• _Task brief_
Answer these questions using the article on AI coding tools and software security.
(a) How many CVEs does FIRST.org project for 2026?
(b) Which tools are named as flagging credentials in pull requests before merge?
(c) When did Georgia Tech's Systems Software and Security Lab launch the Vibe Security Radar?

• _Extract_
━━━━━━━━━━
This matters because AI coding tools are moving faster into production pipelines than security teams are moving into the AI coding tool conversation.

A Different Story Than AI Finding Bugs

Worth separating this from the AI vulnerability discovery story. An earlier article on this site covered how AI systems are finding vulnerabilities faster than ever, driving the record CVE volumes that FIRST.org now projects will hit 66,000 for 2026. That is AI as an accelerant for the security research process. The Georgia Tech research is about the other side: AI as an accelerant for vulnerability introduction.

Both can be true simultaneously. AI bug-hunting tools are reducing the window between vulnerability introduction and discovery. AI coding tools are widening the vulnerability introduction rate. The net security effect depends on which side moves faster.

The data so far suggests the introduction rate is outpacing the discovery rate in production codebases. The tracker’s 35-CVE March count is the count that made it into public databases with clear AI attribution. The actual introduction rate in private and proprietary software is invisible.

Practical Implications

Three controls address the specific failure modes Georgia Tech and CSA have documented.

Mandatory secret scanning in CI pipelines. The 2x secret exposure rate in AI-assisted commits is catchable before it reaches a repository. Tools like Gitleaks, TruffleHog, and GitHub’s native secret scanning flag credentials in pull requests before merge. If your CI pipeline does not run secret scanning today, the AI coding tool adoption in your organisation is generating undetected credentials in your codebase right now.

SAST on AI-generated pull requests. Static analysis catches the class of vulnerabilities that AI tools introduce most consistently: input validation gaps, injection flaws, and insecure API usage. Requiring SAST as part of the pull request pipeline for AI-assisted code adds a verification layer that partly compensates for the models’ lack of security intuition.

Dependency version verification. AI coding tools frequently recommend or import outdated library versions. The model’s training data is historical, and the library version that was current when the training data was assembled may have known CVEs by the time the model recommends it. A dependency checker in CI catches this class of issue.

None of these controls are new. The argument for adding them is: AI coding tools changed the risk profile of your development process. The controls your SDLC had before those tools were adopted may not cover the new failure modes.

References

Frequently Asked Questions

What is the Vibe Security Radar project and what has it found?
Georgia Tech's Systems Software and Security Lab launched the Vibe Security Radar in May 2025 to track CVEs traceable to AI-generated code. Using AI agents to audit CVE fixing commits across CVE.org, NVD, and GitHub Advisory Database, the project found 35 CVEs in March 2026 alone attributable to AI coding tools, more than all of 2025 combined. Researchers estimate the true number across the open-source ecosystem is five to ten times higher.
Are AI coding tools introducing more vulnerabilities than human developers?
The data suggests they introduce different risks at higher rates for specific categories. Veracode tested over 100 LLMs on security-sensitive tasks and found 45% of AI-generated code samples contained OWASP Top 10 vulnerabilities. AI-assisted commits also expose secrets at more than twice the rate of human-only commits, 3.2% versus 1.5%. The pattern is consistent: AI tools accelerate development but do not apply the security awareness that experienced developers bring to sensitive code paths.
What should security teams do about AI-generated code in their environments?
The Cloud Security Alliance recommends organizations establish explicit SDLC policies covering AI coding tool use before adoption, not after. Specific controls include mandatory secret scanning in CI pipelines (catching the 2x secret exposure rate), SAST on AI-generated pull requests before merge, and code review requirements that do not allow AI-generated code to bypass human review. Dependency analysis is also worth expanding since AI models frequently suggest outdated or vulnerable library versions.
━━━━━━━━━━
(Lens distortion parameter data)
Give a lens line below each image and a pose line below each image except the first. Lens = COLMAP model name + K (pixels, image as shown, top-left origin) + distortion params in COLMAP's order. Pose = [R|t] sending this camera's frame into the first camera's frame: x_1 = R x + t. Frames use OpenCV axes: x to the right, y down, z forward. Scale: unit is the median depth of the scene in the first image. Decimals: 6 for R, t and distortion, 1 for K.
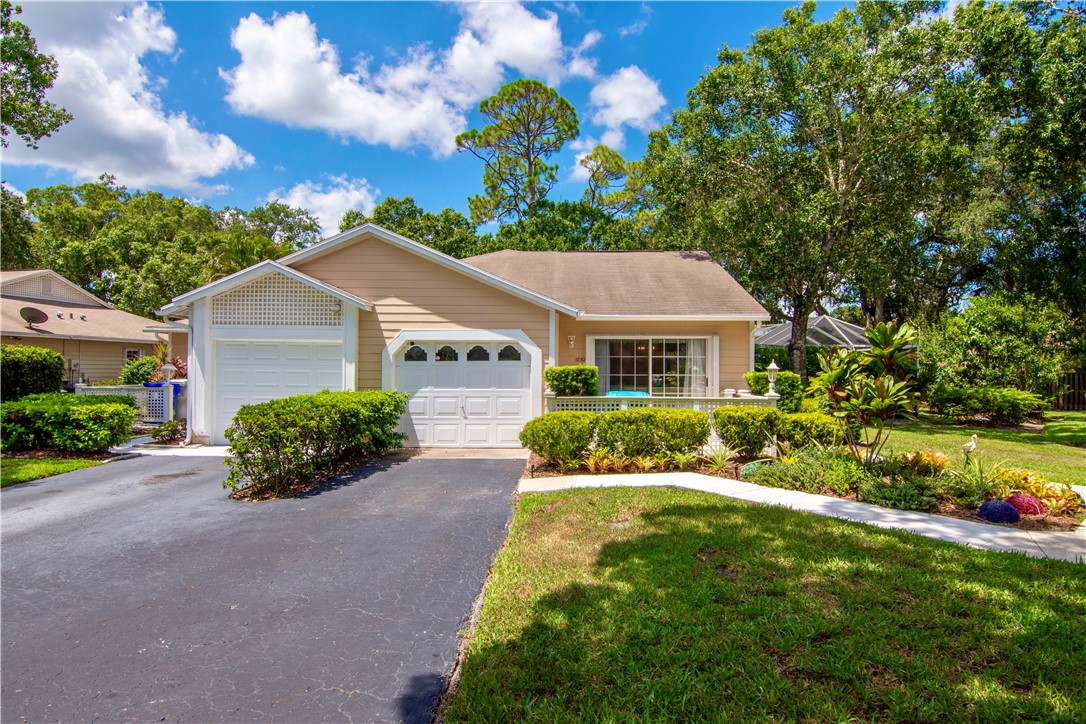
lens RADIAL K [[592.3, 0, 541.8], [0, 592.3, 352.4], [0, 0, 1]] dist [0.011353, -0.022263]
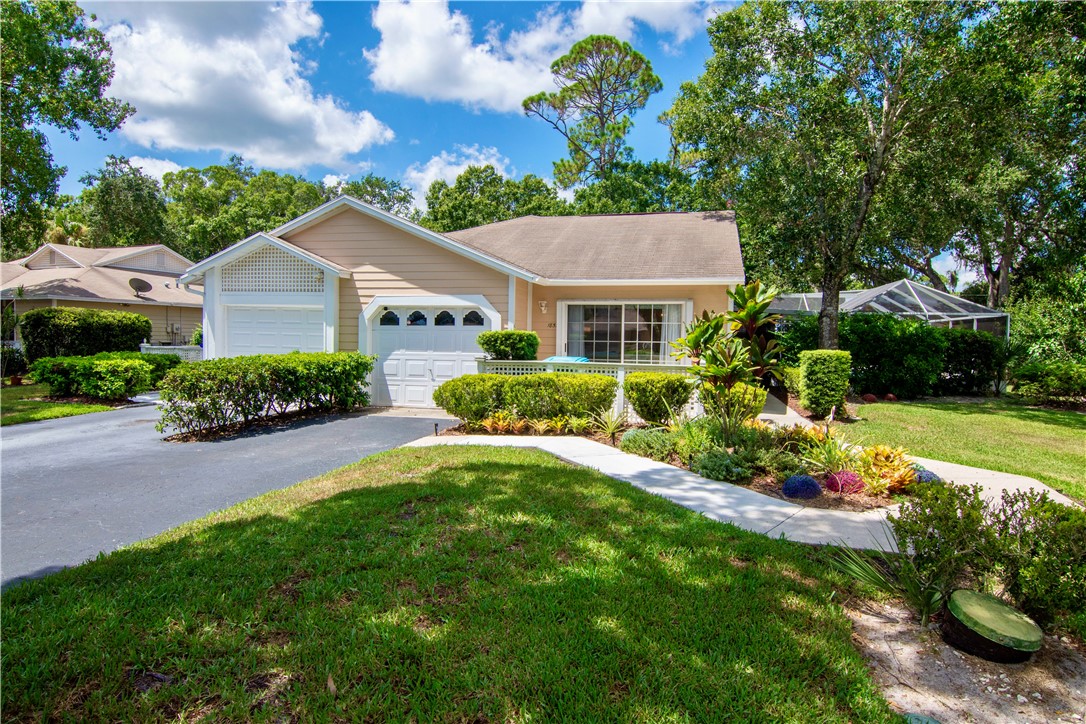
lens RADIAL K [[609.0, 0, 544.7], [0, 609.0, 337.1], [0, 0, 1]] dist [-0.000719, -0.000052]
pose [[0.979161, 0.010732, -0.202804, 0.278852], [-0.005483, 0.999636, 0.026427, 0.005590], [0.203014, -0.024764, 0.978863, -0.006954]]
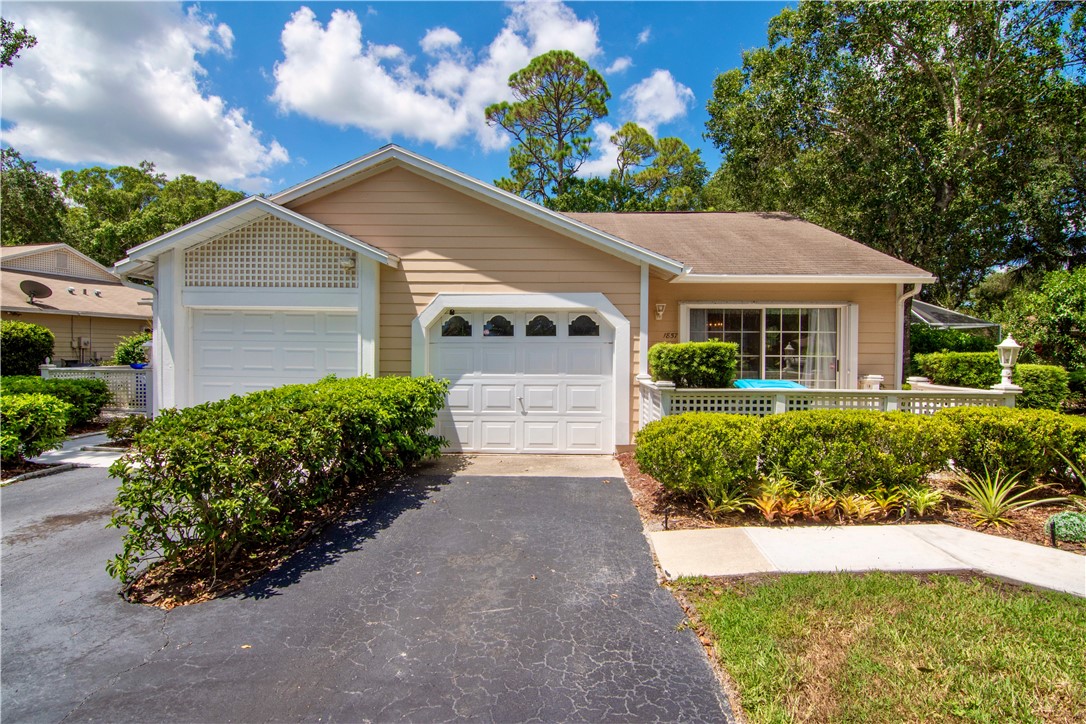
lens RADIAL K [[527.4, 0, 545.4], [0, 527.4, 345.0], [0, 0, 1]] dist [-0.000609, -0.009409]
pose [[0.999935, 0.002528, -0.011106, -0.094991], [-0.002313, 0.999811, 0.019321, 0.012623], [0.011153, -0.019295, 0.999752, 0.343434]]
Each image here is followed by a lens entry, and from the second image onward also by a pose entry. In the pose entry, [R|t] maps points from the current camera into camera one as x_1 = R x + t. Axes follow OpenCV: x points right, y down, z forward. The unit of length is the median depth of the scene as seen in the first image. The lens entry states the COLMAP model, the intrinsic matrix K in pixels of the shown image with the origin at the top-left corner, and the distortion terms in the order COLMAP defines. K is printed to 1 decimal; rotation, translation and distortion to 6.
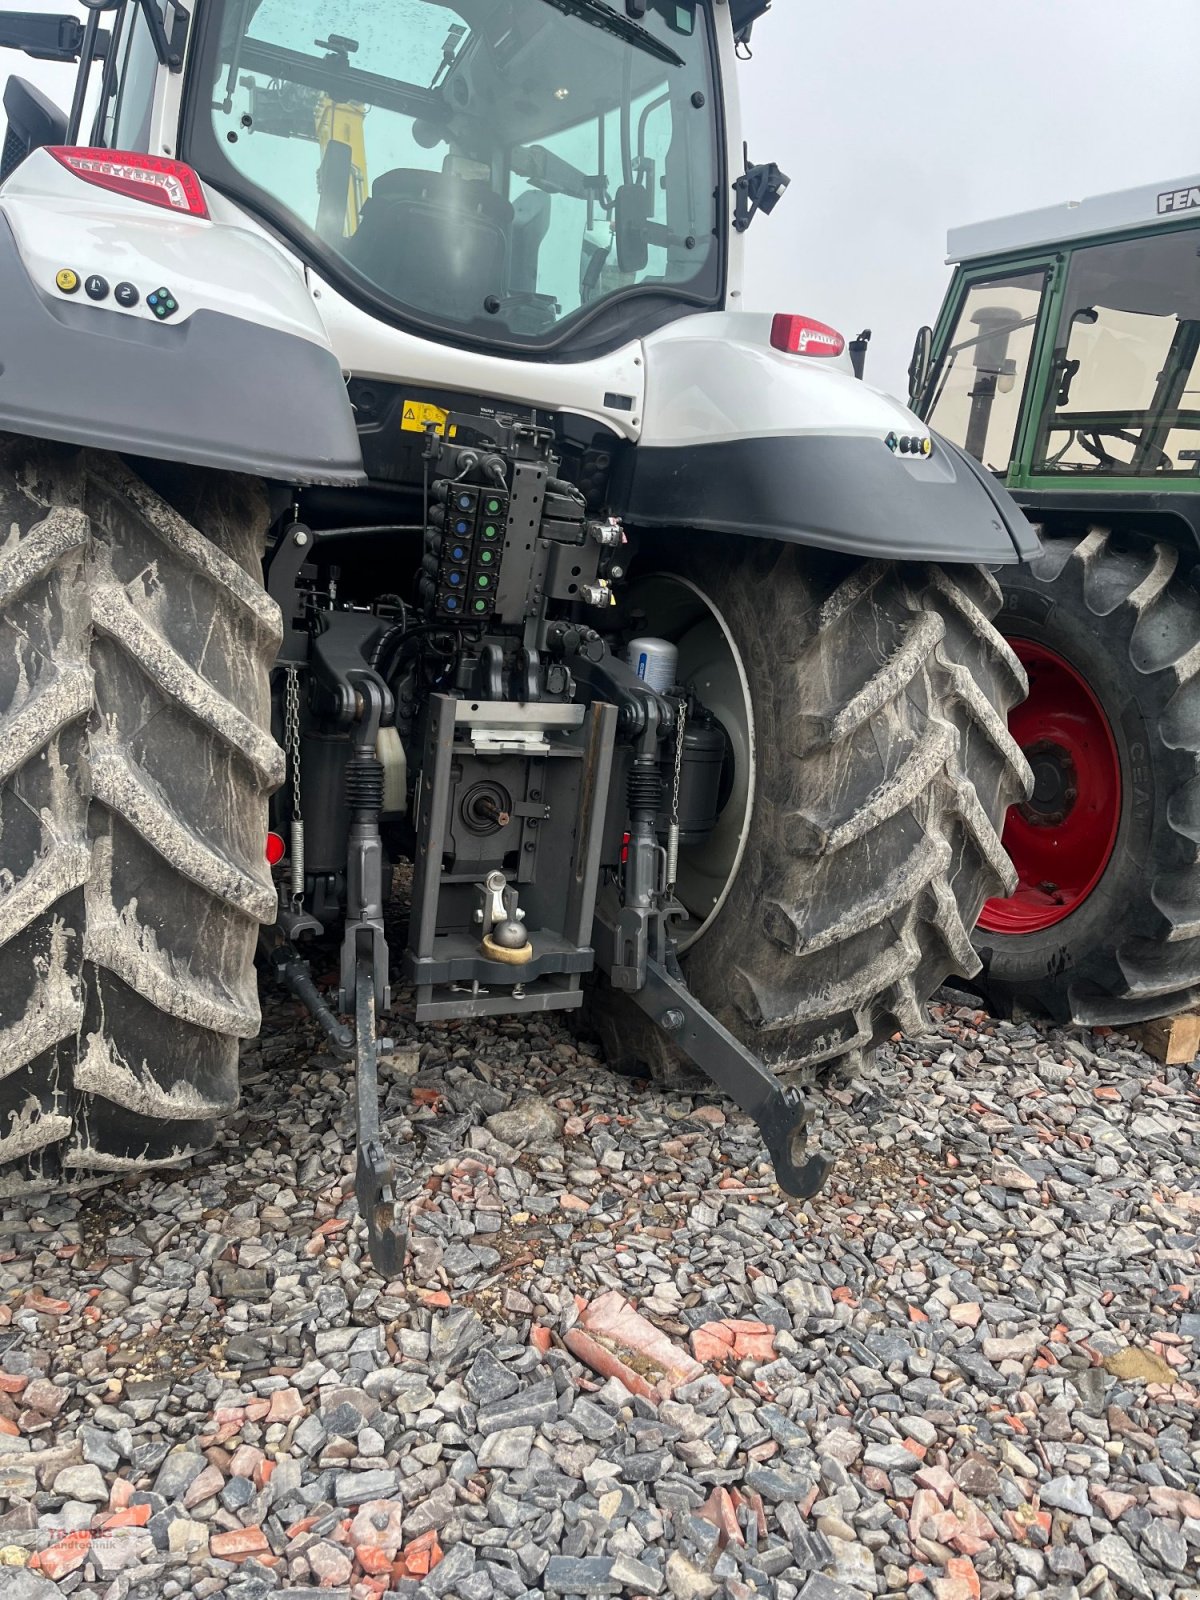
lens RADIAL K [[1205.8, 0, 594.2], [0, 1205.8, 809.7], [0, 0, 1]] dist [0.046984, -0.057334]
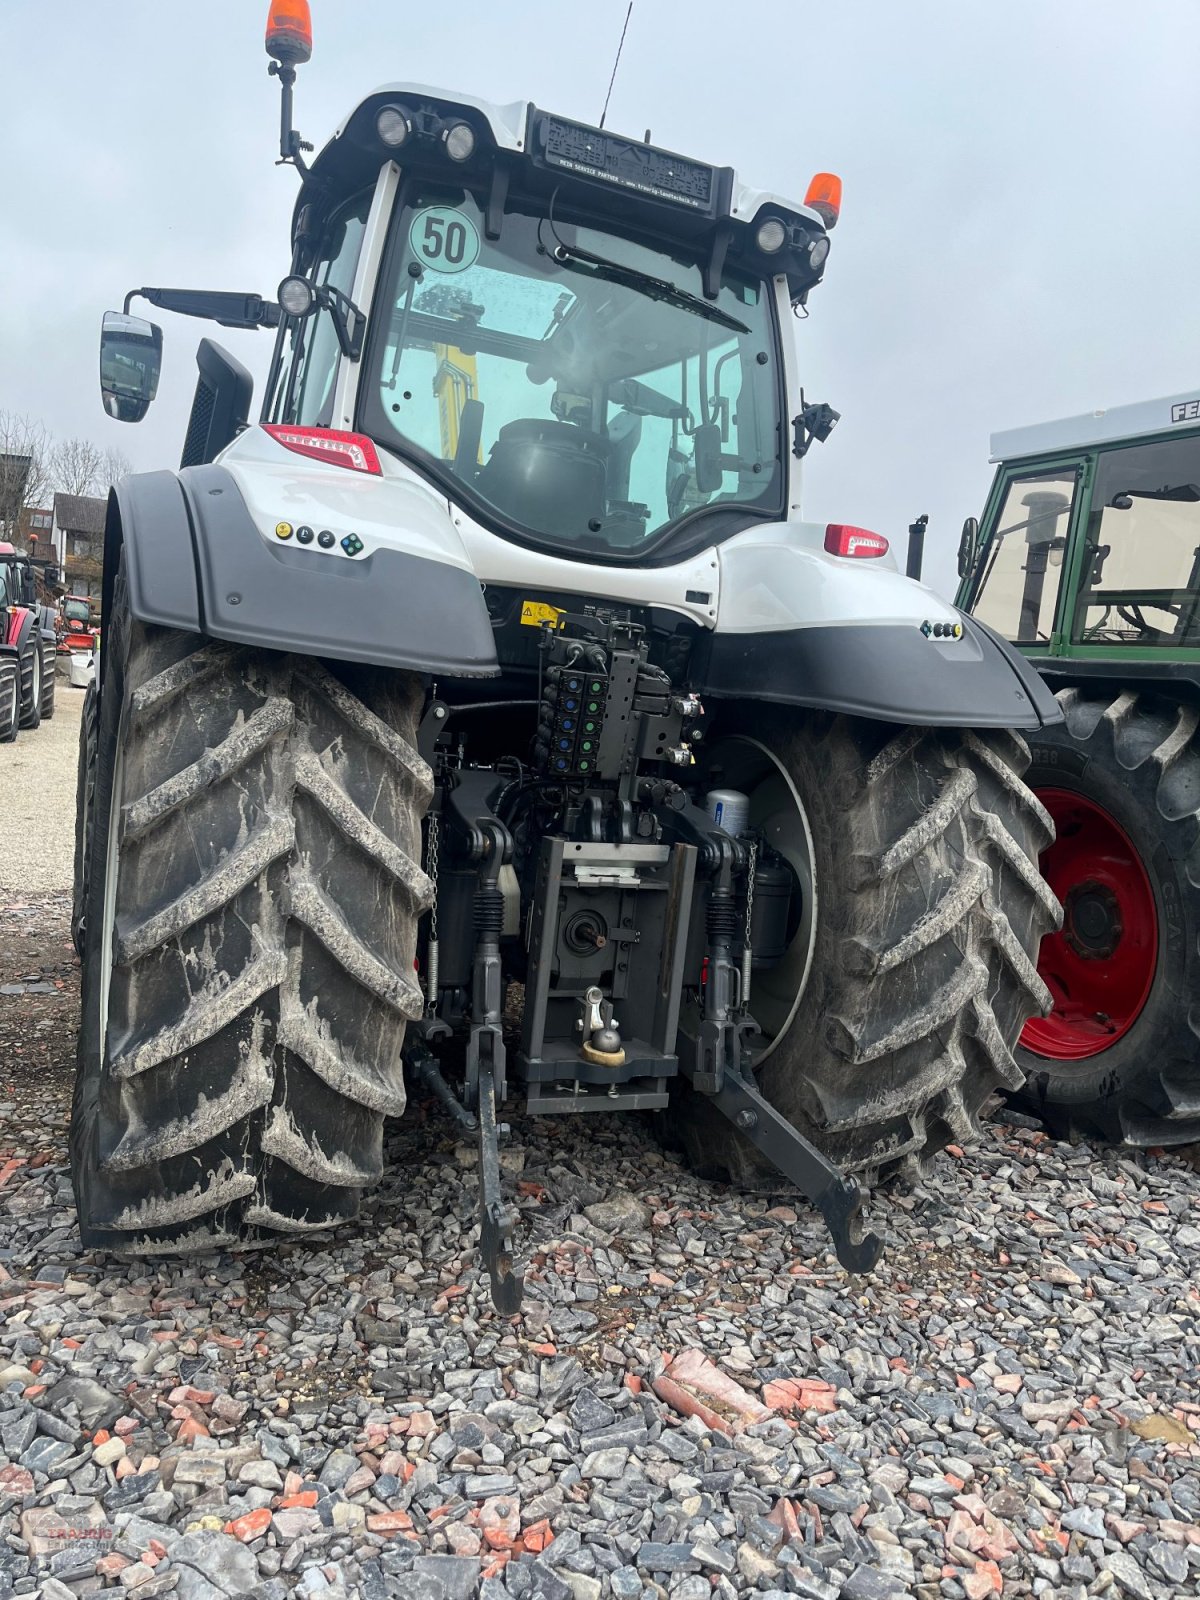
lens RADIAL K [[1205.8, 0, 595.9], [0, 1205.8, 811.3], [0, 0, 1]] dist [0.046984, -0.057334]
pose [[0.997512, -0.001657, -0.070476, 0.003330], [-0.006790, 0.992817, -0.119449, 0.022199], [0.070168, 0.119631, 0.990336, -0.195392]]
━━━━━━━━━━
• _Response_
(a) 66,000.
(b) Gitleaks, TruffleHog, and GitHub's native secret scanning.
(c) May 2025.